Negative training (meaning you are over the top with the corrections, take out your anger on the puppy, yell, sob, etc) will most definitely create a timid and neurotic dog.


----------



## Willow52 (Aug 14, 2009)

Megora said:


> First... bringing your puppy home at 6 weeks might not the reason why he's doing the shark face thing. It's normal puppy behavior after they've been in their new home for a week or two and are settling in.
> 
> That said, I was thinking about something we considered when I brought my previous guy home. He was about 6 weeks old. We were worried about him not having that extra 1 or 2 weeks with his littermates to learn bite inhibition while playing rough with them.
> 
> ...


I totally agree.

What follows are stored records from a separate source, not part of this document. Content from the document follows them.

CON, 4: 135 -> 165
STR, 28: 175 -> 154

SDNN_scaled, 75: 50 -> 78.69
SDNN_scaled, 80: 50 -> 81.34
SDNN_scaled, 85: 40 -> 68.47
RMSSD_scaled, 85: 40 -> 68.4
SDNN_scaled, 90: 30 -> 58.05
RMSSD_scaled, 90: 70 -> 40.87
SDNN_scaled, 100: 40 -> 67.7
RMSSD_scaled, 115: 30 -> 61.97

We brought Hank home at 5.5 weeks, DD also brought his brother home. Neither went through the shark face phase. My Lab-X was by far the worst but my last Golden was pretty bad too so I was ready for Hank to start with those little shark teeth. I was pleasantly surprised. I think it has more to do with personality than age leaving the litter.


----------



## Walter (Sep 21, 2010)

Thanks for the comments and suggestions. I did not know that this was considered "early". He just turned 7 weeks yesterday and I've had him since 9/12. 

As of yesterday, I have stopped using the tongue press and the "alpha hold" and simply when he starts biting ignore him and give him his rawhide. He's been a lot better about that since. And it's encouraging to hear that it's a phase of him adjusting rather than worrisome aggressive behavior. And, since I have also stopped using the leash and will work on that at a later date. 

Can I exercise him to much at this age? We go for a good 20 minute walk 2x a day in a field, plus playing inside and out. And then he plays with himself a lot (empty cardboard boxes and I gave him an empty 64oz plastic bottle...those are his favorites).

His new thing now is barking and whining as soon as he wakes up in the morning (~5am) because he's hungry. I feed him at 530am, ~1130am, and ~6pm. During the day it's about every 6 hours. I imagine that the almost 12 at night is what's bothering him... is there any way around this or a better feeding cycle?


----------



## fostermom (Sep 6, 2007)

He probably is getting a bit hungry. He will get past that within a couple of months at the most. I don't know anyone who does a feeding at night, though you might want to give him just a little food around 8-8:30 PM for the next week or so. It could be that he's headed into a growth spurt.


----------



## Dixiesmom (Oct 6, 2010)

I could have written this post myself. We brought Dixie home two weeks ago and she is now 8 weeks. I didn't realize 6 weeks was too early, we bought from a breeder and they didn't say anything about needing to wait ??? Makes me wonder about them. I am happy to see that her behavior is perfectly normal and that she isnt' a "bad" dog. I hear so much about how wonderful goldens are, I guess I have to get her through this "land shark" stage first.


----------



## Walter (Sep 21, 2010)

He's 3 months now and things are much better. I let him stay out in the living room of the apartment during the day and at night and it seems that trust I gave him helped improve his behavior a lot. His house training was briefly interrupted by a UTI at 9 Weeks, but since, both have improved. The only issue now is that he realized he can get attention when barking. But he has really shaped up to be quite a good pup. And his loyalty is great.


----------



## lgnutah (Feb 26, 2007)

Glad to hear he is doing so well. 
Isn't this forum great? You ask a question, people give you tried and true suggestions, you try them, and they work!!


----------



## Elisabeth Kazup (Aug 23, 2008)

So glad to hear your good report. It's kind of funny with these pups that when you raise the bar on expectations, they raise to reach it. Keep rewarding his good behavior with more responsibility and you'll have a wonderful dog...even MORE wonderful than he is now!!!


----------